Setelah 23 Agustus suku bunga naik menjadi 3,75 persen dan mengakibatkan harga BBM meroket, kini Bank Indonesia kembali menaikkan suku bunga! Belum ada sebulan, Bank Indonesia naikkan suku bunga menjadi 4,25 persen, Sob.
Langkah ini dilakukan oleh Bank Indonesia (BI) menyusul tindakan yang dilakukan oleh The Fed Selasa, (22/9), yakni menaikkan suku bunga acuan sebesar 75 bps. Pihak BI memaparkan bahwa kenaikan suku bunga ini adalah langkah preventif Indonesia untuk menurunkan ekspektasi inflasi dan mengembalikan inflasi inti ke besaran sekitar 3,5%.
“Rapat Dewan Gubernur Bank Indonesia pada 21-22 September 2022 memutuskan untuk menaikkan BI 7 days reverse repo rate sebesar 50 bps menjadi 4,25%,” terang Gubernur BI Perry Warjiyo dalam Konferensi Pers hasil Rapat Dewan Gubernur bulan Agustus 2022, Selasa (22/9).
Selain itu, kenaikan suku bunga ini dilakukan oleh BI untuk mengendalikan inflasi yang berpotensi meningkat seiring harga BBM meroket awal bulan September 2022.
Perry memaparkan, perekonomian global memiliki risiko tumbuh rendah pada tahun 2022 dengan disertai tingginya inflasi dan ketidakpastian pasar keuangan global. Menurut Bank Indonesia, penurunan pertumbuhan ekonomi sangat terasa di Amerika Serikat, Eropa, dan Tiongkok.
“Volume perdagangan dunia tetap rendah di tengah perlambatan ekonomi, disrupsi mata rantai pasokan global meningkat sehingga harga di dalam negeri juga bertahan tinggi,” kata dia.
“Terus, bagaimana nasib warga Indonesia, nih? Apa harga makin naik lagi?”
Harga naik jelas pasti, Sob. Meski begitu, Perry optimis kalau perekonomian Indonesia bakal tumbuh lebih baik dan berada di atas target pertumbuhan ekonomi BI dengan rerata persentase 4,5% hingga 5,3%.
“Caranya bagaimana? Memangnya semudah itu?”

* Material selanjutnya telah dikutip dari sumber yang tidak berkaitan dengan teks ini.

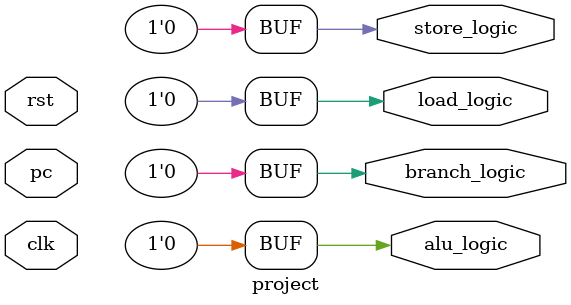
<source format=sv>
`timescale 1ns / 1ns // to run system verilog simulation in quartus


module project(clk, pc, rst, alu_logic, load_logic, 
		store_logic, branch_logic);
   	input [10:0] pc;
   	input 	clk, rst;
	output reg alu_logic, load_logic, 
		store_logic, branch_logic;

//always @(posedge clk)// wont work
//always @(posedge clk or posedge rst)// wont work too
//always @(pc or rst)
always @(*)//   this works like aboe
begin
int int_;
int_ = pc;
	if (rst)
	begin
		alu_logic <= 0;
		load_logic <= 0;
		store_logic <= 0;
		branch_logic <= 0; 
	end
	else
	begin
	if (int_ >= 0 && int_ <= 500)begin  // alu/j
		//alu_logic <= 1; 
		alu_logic <= #20 1; 	
		alu_logic <= #40 0;
		load_logic <= 0;
		store_logic <= 0;
		branch_logic <= 0; end

	else if (int_ >= 504 && int_ <= 600)begin // --load
		//load_logic <= 1;
		load_logic <= #40 1;	
		load_logic <= #60 0;		
		alu_logic <= 0;
		store_logic <= 0;
		branch_logic <= 0;end 

	else if (int_ >= 604 && int_ <= 700)begin//store
   		//store_logic <= 1;
		store_logic <= #60 1;	
		store_logic <= #80 0;	
		alu_logic <= 0;
		load_logic <= 0;
		branch_logic <= 0; end

	else begin //--- br;
		//branch_logic <= 1;
    		branch_logic <= #80 1;	
		branch_logic <= #100 0;			
		alu_logic <= 0;
		load_logic <= 0;
		store_logic <= 0;end

	end
end //(always)  
endmodule




</source>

Nggak mudah, sih, Sob, tapi setidaknya perbaikan ekonomi Indonesia bisa dilakukan dengan cara berlanjutnya permintaan yang membaik dan positifnya kinerja ekspor. Konsumsi swasta meningkat seiring kenaikan pendapat, pembiayaan kredit serta keyakinan konsumen juga membaik karena meningkatnya mobilitas.
Intinya, selama transaksi jual beli di dalam negeri masih lancar, perbaikan ekonomi bisa terjadi, kok. Kalau masyarakat benar-benar sudah kesusahan dan tak bisa memenuhi kebutuhannya, baru, tuh, red flag alias sudah warning.
“Dorongan ke konsumsi rumah tangga didukung kebijakan pemerintah menambah bansos untuk menjaga daya beli masyarakat kelompok bawah dari dampak kenaikan inflasi sebagai konsekuensi pengalihan subsidi BBM,” kata dia.
Well, walaupun kebijakan bank sentral AS yakni The Fed bikin kita ketar-ketir, setidaknya pemerintah sudah melakukan langkah preventif yang diklaim baik untuk mencegah inflasi terlalu tinggi. Apa pun itu keputusannya, mari kita semua bertahan sebaik mungkin, Sob!